Mr. Caslavka also cited instances of confrontations with violent individuals, even finding a knife under the window of his daughter’s room, finding drug paraphernalia and beer bottles in his yard. He concluded by saying, “We do have a current problem here, and I don’t think this would be something that would help that problem.”
Stephen Bieker, whose property adjoins the proposed lodging house, also addressed the commission, describing drug dealing in the bank parking lot next door, discarded needles in his yard, previous instances of violent behavior by residents in the former lodging house, to the extent that he put up a fence between the properties to protect his children. He reminded the commission that the building was in a “Drug-free zone” and a zone. “I don’t believe it would be a good fit for our town.”

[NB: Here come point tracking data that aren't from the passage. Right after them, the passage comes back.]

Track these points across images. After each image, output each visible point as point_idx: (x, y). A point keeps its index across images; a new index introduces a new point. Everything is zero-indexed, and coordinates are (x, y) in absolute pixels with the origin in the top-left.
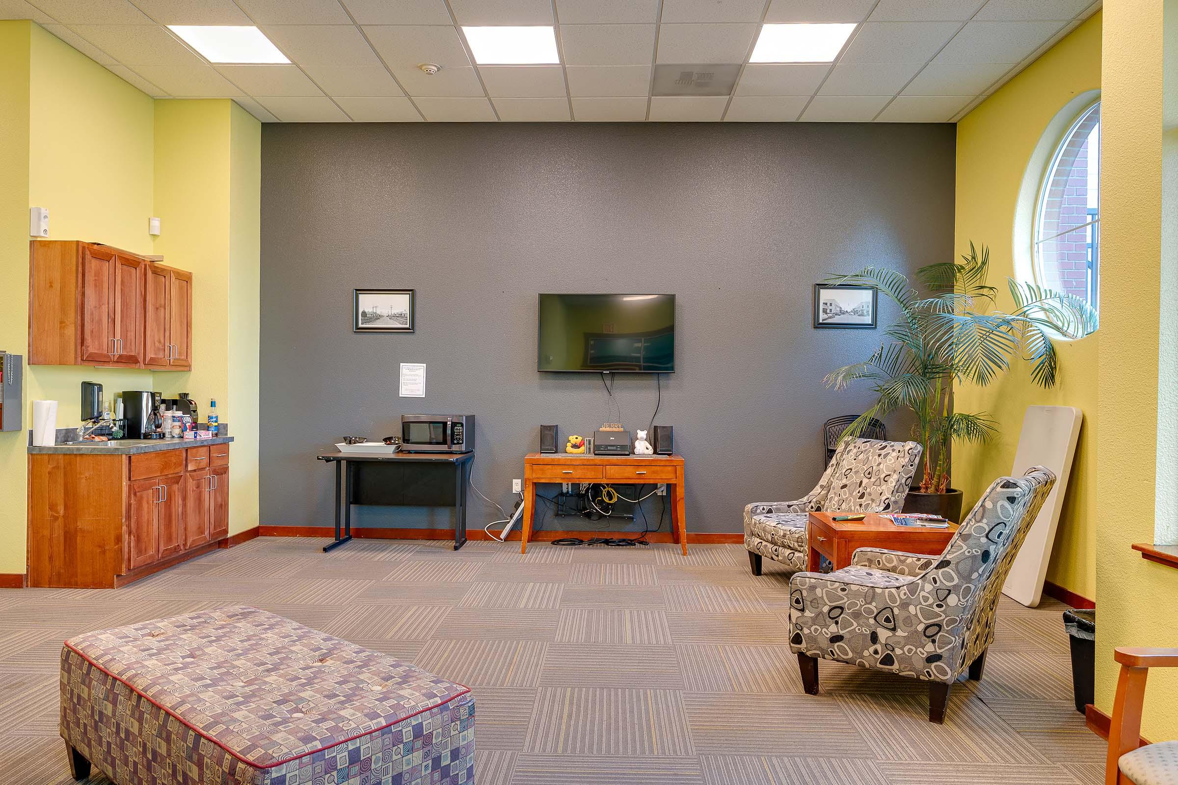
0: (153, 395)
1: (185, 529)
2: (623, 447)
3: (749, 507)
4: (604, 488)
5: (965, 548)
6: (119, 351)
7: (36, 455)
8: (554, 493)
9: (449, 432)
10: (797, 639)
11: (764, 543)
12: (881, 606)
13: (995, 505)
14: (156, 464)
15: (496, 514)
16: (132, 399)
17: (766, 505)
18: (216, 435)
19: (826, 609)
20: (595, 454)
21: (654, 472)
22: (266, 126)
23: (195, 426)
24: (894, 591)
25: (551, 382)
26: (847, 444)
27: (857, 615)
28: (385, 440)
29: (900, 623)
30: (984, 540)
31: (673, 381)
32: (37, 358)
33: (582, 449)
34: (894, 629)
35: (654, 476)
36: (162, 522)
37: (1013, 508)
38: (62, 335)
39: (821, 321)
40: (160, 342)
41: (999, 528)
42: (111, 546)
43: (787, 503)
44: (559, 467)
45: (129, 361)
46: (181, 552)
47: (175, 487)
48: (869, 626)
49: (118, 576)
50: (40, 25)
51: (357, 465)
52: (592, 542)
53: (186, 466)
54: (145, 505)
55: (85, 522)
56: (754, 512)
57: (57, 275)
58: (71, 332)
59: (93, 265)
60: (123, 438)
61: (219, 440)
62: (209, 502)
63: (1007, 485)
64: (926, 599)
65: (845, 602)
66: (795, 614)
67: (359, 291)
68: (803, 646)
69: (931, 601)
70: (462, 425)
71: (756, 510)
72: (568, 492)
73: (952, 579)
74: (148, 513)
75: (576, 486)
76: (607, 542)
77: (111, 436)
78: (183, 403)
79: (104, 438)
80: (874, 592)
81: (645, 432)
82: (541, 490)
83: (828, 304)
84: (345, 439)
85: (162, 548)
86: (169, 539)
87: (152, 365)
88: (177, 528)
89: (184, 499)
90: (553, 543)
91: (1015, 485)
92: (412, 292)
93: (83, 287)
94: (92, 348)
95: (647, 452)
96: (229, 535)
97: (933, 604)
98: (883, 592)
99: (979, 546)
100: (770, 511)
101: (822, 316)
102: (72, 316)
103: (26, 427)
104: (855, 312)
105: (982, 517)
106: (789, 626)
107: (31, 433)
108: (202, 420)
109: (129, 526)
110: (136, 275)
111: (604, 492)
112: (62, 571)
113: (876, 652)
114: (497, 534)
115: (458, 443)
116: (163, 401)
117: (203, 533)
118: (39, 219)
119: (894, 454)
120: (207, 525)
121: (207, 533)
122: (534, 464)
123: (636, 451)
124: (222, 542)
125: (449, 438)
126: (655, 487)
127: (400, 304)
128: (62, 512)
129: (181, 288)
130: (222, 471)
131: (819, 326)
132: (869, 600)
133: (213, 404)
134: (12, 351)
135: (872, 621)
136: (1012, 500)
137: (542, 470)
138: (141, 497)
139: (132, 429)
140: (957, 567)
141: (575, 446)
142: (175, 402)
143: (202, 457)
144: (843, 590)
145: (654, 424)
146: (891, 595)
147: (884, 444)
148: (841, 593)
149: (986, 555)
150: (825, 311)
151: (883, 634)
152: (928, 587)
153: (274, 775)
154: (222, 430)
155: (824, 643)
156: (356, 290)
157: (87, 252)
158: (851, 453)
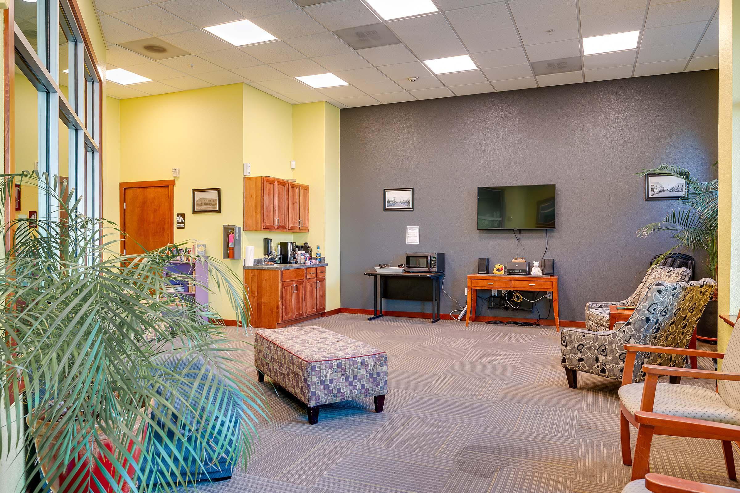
0: (292, 243)
1: (306, 306)
2: (524, 271)
3: (588, 304)
4: (515, 293)
5: (638, 315)
6: (278, 224)
7: (247, 270)
8: (488, 296)
9: (429, 262)
10: (564, 361)
11: (594, 324)
12: (600, 344)
13: (651, 295)
14: (293, 275)
15: (457, 306)
16: (284, 245)
17: (599, 303)
18: (320, 262)
19: (576, 346)
20: (508, 274)
21: (539, 285)
22: (342, 111)
23: (311, 258)
24: (606, 336)
25: (485, 235)
26: (653, 269)
27: (589, 349)
28: (399, 266)
29: (608, 353)
30: (646, 312)
31: (555, 234)
32: (247, 228)
33: (502, 272)
34: (606, 356)
35: (539, 287)
36: (296, 301)
37: (660, 296)
38: (256, 218)
39: (650, 196)
40: (295, 219)
41: (654, 306)
42: (275, 310)
43: (612, 303)
44: (486, 281)
45: (282, 228)
46: (304, 316)
47: (301, 286)
48: (595, 354)
49: (278, 324)
50: (247, 84)
51: (386, 278)
52: (508, 323)
53: (306, 276)
54: (288, 293)
55: (265, 299)
56: (590, 307)
57: (254, 192)
58: (259, 216)
59: (267, 186)
60: (280, 263)
61: (321, 265)
62: (316, 294)
63: (658, 285)
64: (620, 341)
65: (584, 342)
66: (563, 348)
67: (386, 190)
68: (567, 363)
69: (622, 342)
70: (436, 259)
71: (592, 306)
72: (495, 295)
73: (632, 331)
74: (290, 297)
75: (500, 292)
76: (517, 324)
77: (275, 262)
78: (305, 247)
79: (273, 263)
80: (597, 338)
81: (538, 262)
82: (479, 293)
83: (655, 186)
84: (380, 265)
85: (296, 313)
86: (299, 309)
87: (292, 229)
88: (302, 305)
89: (305, 292)
90: (486, 323)
91: (661, 285)
92: (412, 190)
93: (264, 196)
94: (267, 223)
95: (539, 274)
96: (326, 311)
97: (623, 343)
98: (601, 337)
99: (644, 315)
100: (601, 307)
101: (650, 193)
102: (259, 210)
103: (243, 257)
104: (673, 190)
105: (646, 301)
106: (560, 354)
107: (245, 260)
108: (314, 255)
109: (282, 302)
110: (284, 189)
111: (515, 295)
112: (257, 320)
113: (598, 367)
114: (456, 317)
115: (434, 268)
116: (297, 247)
117: (313, 308)
118: (247, 168)
119: (674, 275)
120: (315, 305)
121: (315, 309)
122: (472, 279)
123: (532, 273)
124: (322, 313)
125: (429, 265)
126: (545, 293)
127: (406, 195)
128: (256, 294)
129: (304, 193)
130: (323, 280)
131: (648, 199)
132: (595, 341)
133: (318, 248)
134: (238, 225)
135: (596, 351)
136: (660, 292)
137: (477, 282)
138: (287, 289)
139: (284, 259)
140: (634, 325)
141: (498, 270)
142: (302, 247)
143: (313, 272)
144: (584, 336)
145: (545, 258)
146: (605, 339)
147: (671, 269)
148: (583, 338)
149: (648, 320)
150: (652, 190)
151: (601, 358)
152: (621, 335)
153: (312, 365)
154: (322, 260)
155: (575, 362)
156: (385, 189)
157: (265, 181)
158: (653, 275)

Seven more speakers spoke in favor of the facility, among them recovering addicts who had benefited from similar facilities. Brandon Butler spoke eloquently of the need for recovering addicts to have someplace safe to go when completing treatment – a place to find employment, stability, and acceptance. He spoke of his own experience in recovery and readjusting to a normal life. He also addressed the resident’s concerns about existing drug activity in the area. “I’ve been an addict for over 20 years of my life, and I know if you put a recovery house in a neighborhood, it kind of pushes away that element, if it’s there.”
It was observed that those in addiction treatment programs and recovery facilities are as a rule people who want to make the change in their lives to stay away from addictive behavior and not relapse into substance abuse that has already negatively impacted, not only their lives, but often the lives of family members around them.
Michael Hall, who will be the facility’s resident manager and Peer Recovery Specialist, also addressed the Commission to talk about his own experience with recovery and treatment.
“What addicts need most is hope, and without a place to go to get started, it’s hard to sustain the hope you have when you finish treatment. This house will provide that stable, safe environment,” Hall told the commissioners.
At the conclusion of the public hearing, the commissioners had the opportunity to question the Warren Coalition executive director. Commissioner Michael Williams had a series of questions. “You mentioned that the residents would be referred. What agency or entity will be doing the referring?” Answer: “Residents will be referred from local treatment facilities such as National Capital Region in Fairfax, several facilities in Richmond, as far away as Galax – these are local people who are in treatment that far away.”
After extensive discussion, the commission, on a motion by Commissioner Williams, seconded by Commissioner Connie Marshner, voted unanimously to recommend approval of the permit with the cited rules, oversight and surveillance to assure house ruled are observed. The request will now go to the town council for final action.
The Commission also voted to advertise a public hearing on April 19 for the Town’s Comprehensive Plan update. The commission and planning department have been working on that project for over a year.
The Meeting was adjourned at 7:50 p.m.